═════ TEXTE EXTRAIT
Peio DUFAU
CGT-CHEMINOTS
TRIBUNE LIBRE

Réforme SNCF : la grande supercherie !

A la suite du rapport Spinetta, du nom de son rédacteur ancien PDG d’Air France sans aucune connaissance du système ferroviaire, les grandes manœuvres de réorganisation de la SNCF commencent. Mais quelles réformes, dans quel but et avec quelles incidences ?

État des lieux

Le constat est partagé par tous, le système ferroviaire français va mal et la situation continue de se dégrader. En effet, les lignes sont à bout de souffle (cf. accident de Bretigny) et le financement pour les rénovations manquent alors que la dette de l’ancien RFF repose aujourd’hui sur SNCF réseau, empêchant un plan d’entretien à la hauteur des enjeux annoncés lors de la COP 21.
══════════
═════ JEU DE DONNÉES
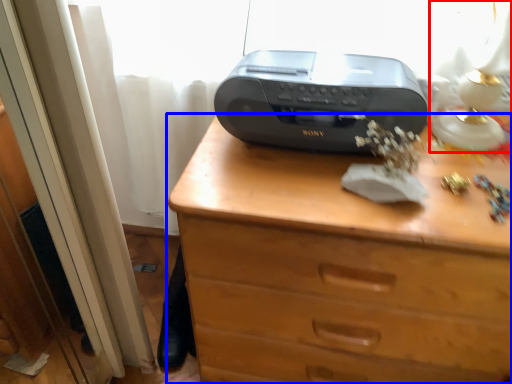
Question: Which object appears farthest to the camera in this image, table lamp (highlighted by a red box) or chest of drawers (highlighted by a blue box)?

Choices:
 (A) table lamp
 (B) chest of drawers

Answer: (B)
══════════
> [ACTIVITÉ] D'après le texte extrait, quel poste le rédacteur du rapport Spinetta a-t-il occupé auparavant ?

> [RÉPONSE] Il a été PDG d'Air France.